As the Covid variant began to subside, Amazon quickly transitioned from being understaffed. Now concerns are rising that with the overpopulated workforce, productivity could be slowing.

Apple also noted they plan to slow down their hiring in 2023, due to long-term economic uncertainty. Other companies have decided to reduce their workforce through layoffs and terminations

What it Means: The FAANG stocks have been in an upward growth channel for years. Constantly growing, and constantly hiring new staff for their many innovations. But thanks to the issues caused by the pandemic, many tech companies are now feeling like they may be overstaffed.
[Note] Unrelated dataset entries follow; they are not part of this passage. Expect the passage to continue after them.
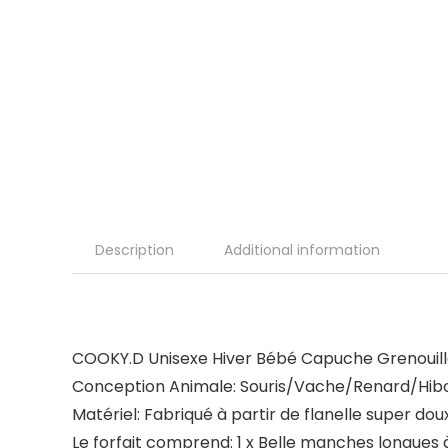
Description
Additional information
COOKY.D Unisexe Hiver Bébé Capuche Grenouill
Conception Animale
: Souris/Vache/Renard/Hi
Matériel
: Fabriqué à partir de flanelle super dou
Le forfait comprend
: 1 x Belle manches longue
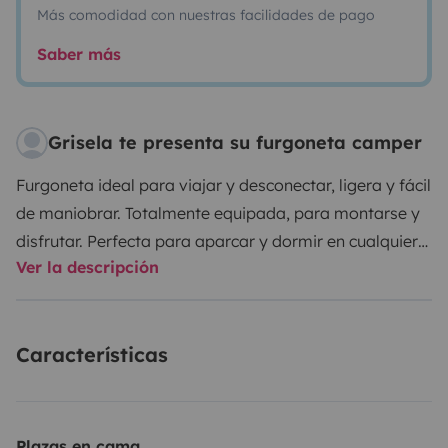
Más comodidad con nuestras facilidades de pago
Saber más
Grisela te presenta su furgoneta camper
Furgoneta ideal para viajar y desconectar, ligera y fácil
de maniobrar. Totalmente equipada, para montarse y
disfrutar. Perfecta para aparcar y dormir en cualquier
Ver la descripción
sitio.
Incluye:
Cocina a gas, nevera, vajilla, fregadero,
mesa interior y exterior con 4 sillas, asientos
delanteros giratorios y calefactables, techo elevable
Características
para dormir y poder estar de pie, depósito de aguas, 2
camas dobles, radio CD, calefacción estacionaria,
cargador mechero, toma de corriente
autonoma.
Opción a recogida en el aeropuerto, con
Plazas en cama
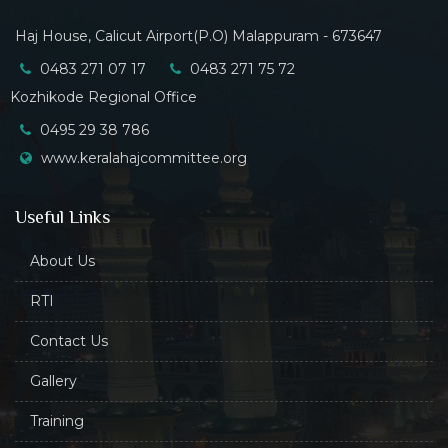
Haj House, Calicut Airport(P.O) Malappuram - 673647
0483 271 07 17
0483 271 75 72
Kozhikode Regional Office
0495 29 38 786
www.keralahajcommittee.org
Useful Links
About Us
RTI
Contact Us
Gallery
Training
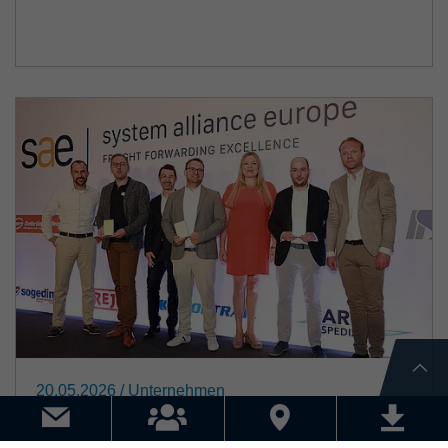
20.05.2026
/ Unternehmen
System Alliance Europe zeichnet
gleich drei Streck-Standorte mit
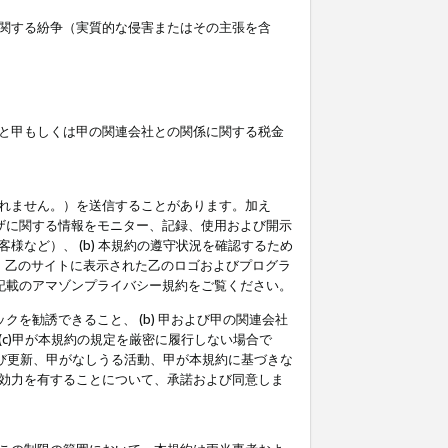
関する紛争（実質的な侵害またはその主張を含
と甲もしくは甲の関連会社との関係に関する税金
られません。）を送信することがあります。加え
ーザに関する情報をモニター、記録、使用および開示
など）、 (b) 本規約の遵守状況を確認するため
て、乙のサイトに表示された乙のロゴおよびプログラ
記載のアマゾンプライバシー規約をご覧ください。
クを勧誘できること、 (b) 甲および甲の関連会社
c)甲が本規約の規定を厳密に履行しない場合で
及び更新、甲がなしうる活動、甲が本規約に基づきな
効力を有することについて、承諾および同意しま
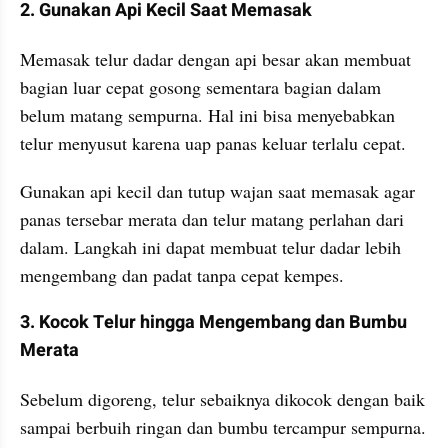
2. Gunakan Api Kecil Saat Memasak
Memasak telur dadar dengan api besar akan membuat 
bagian luar cepat gosong sementara bagian dalam 
belum matang sempurna. Hal ini bisa menyebabkan 
telur menyusut karena uap panas keluar terlalu cepat.
Gunakan api kecil dan tutup wajan saat memasak agar 
panas tersebar merata dan telur matang perlahan dari 
dalam. Langkah ini dapat membuat telur dadar lebih 
mengembang dan padat tanpa cepat kempes.
3. Kocok Telur hingga Mengembang dan Bumbu 
Merata
Sebelum digoreng, telur sebaiknya dikocok dengan baik 
sampai berbuih ringan dan bumbu tercampur sempurna.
This has led to hiring slowdowns, hiring freezes and unfortunately layoffs and terminations.

As big tech sets the example, other companies may be forced to re-evaluate their staffing plans. Thanks to inflation caused by the pandemic, most companies are looking for creative ways to lower their cost as a way to keep revenue high.

 

Crypto & Sports: Win-Win

Did you know, cryptocurrency is the fastest growing sponsorship category in sports advertising? Crypto supporters have begun utilizing sports advertising as a way to expose crypto to the masses, while also looking to attract younger supporters.

The crypto industry has been adding great value to teams, franchises and athletes alike. In turn, athletes and teams are utilizing crypto to connect with GenZ and millennials, an elusive and critical demographic for the sports industry. The sports industry is salivating over the chance to connect with millennials and GenZers, a gap they hope to close through crypto.

Conversely, the crypto industry sees a favorable opportunity to grow awareness in this new sector. Globally, sports sponsorship is a $40B industry. And recently, over $3B annually has been spent on sponsorship deals with crypto firms.

Additionally, attracting younger audiences has been a challenge for professional sports over the last few years. Viewership has been declining with younger audiences. Currently, only 23% of Gen Z said they are passionate about sports. Compared to 42% for millennials , and 33% of Gen Xers

Regarding crypto, 94% of crypto buyers are in the Gen Z/millennial bucket.

What it Means: Advertisers covet the GenZ and Millennial demographics for advertising. And with sports viewership declining among younger fans, sports teams and athletes alike are looking for advertisers that can help connect with younger audiences.

Since crypto supporters are predominantly Millennials, sports teams believe partnering with players in the crypto industry may make their teams more attractive to younger fans. Conversely, the crypto industry should continue to benefit from the exposure provided by partnering with sports teams.